[Short-answer chart tasks]
•••••

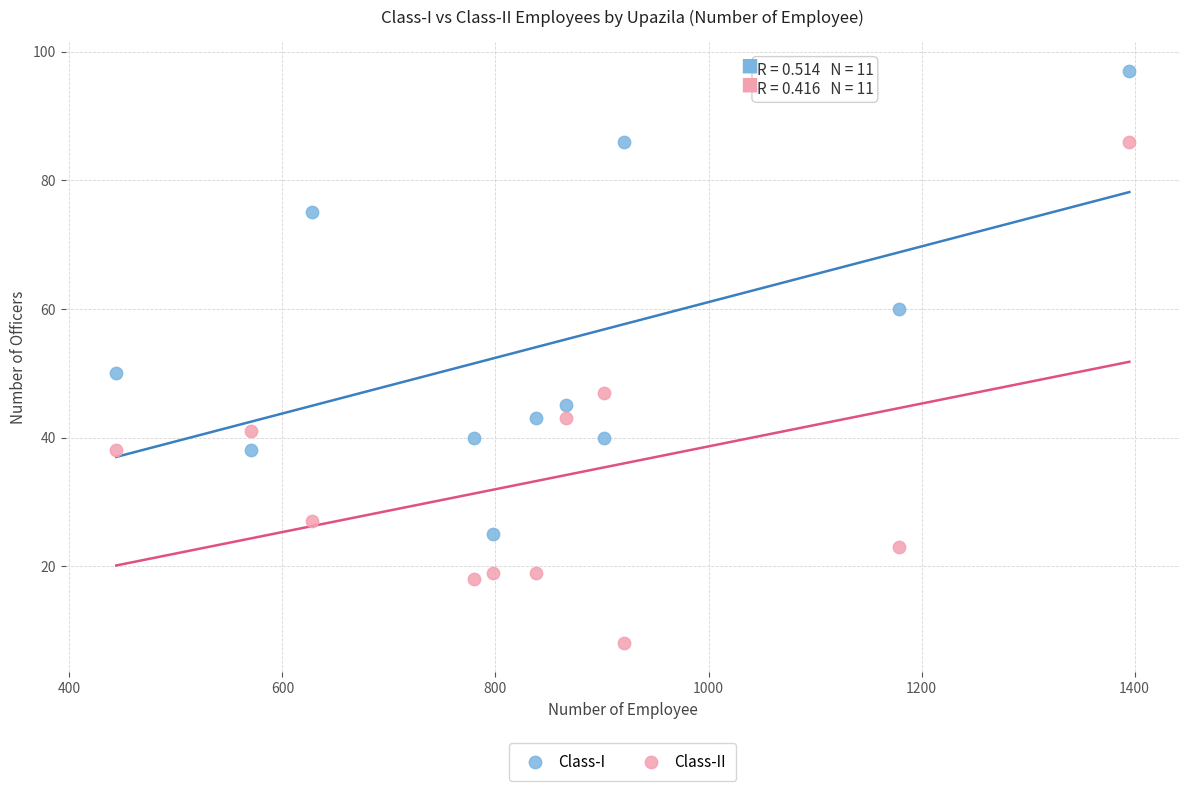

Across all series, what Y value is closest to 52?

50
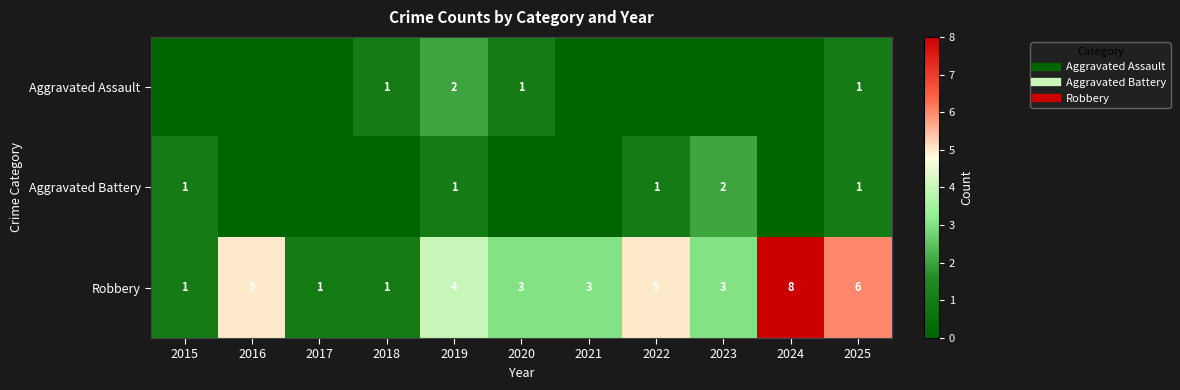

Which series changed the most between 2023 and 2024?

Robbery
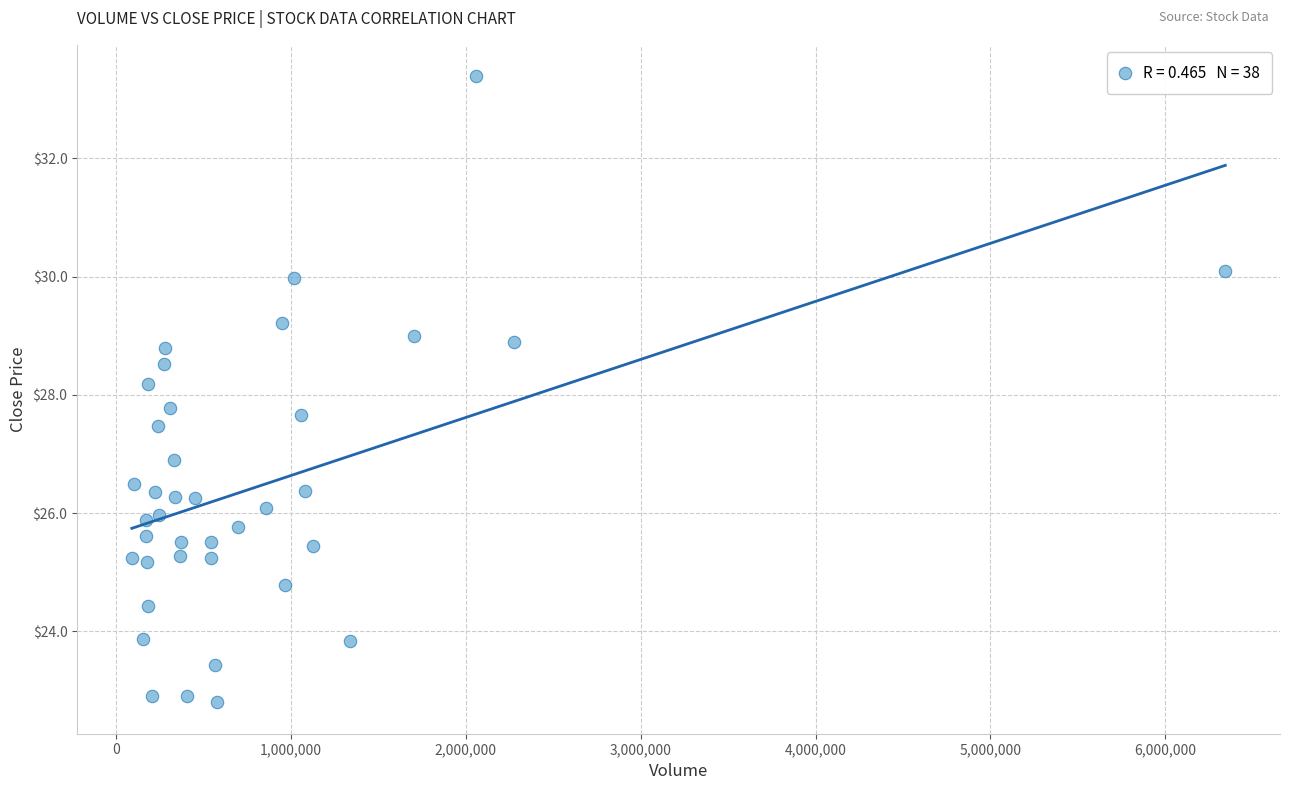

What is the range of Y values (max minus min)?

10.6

•••••

**REQUIRED ACTION**
Rewrite the records above as a numbered list, one line per item, dropping the blank lines. Leave the pictures out.

**RESPONSE TO THIS TASK**
1. Across all series, what Y value is closest to 52?
2. 50
3. Which series changed the most between 2023 and 2024?
4. Robbery
5. What is the range of Y values (max minus min)?
6. 10.6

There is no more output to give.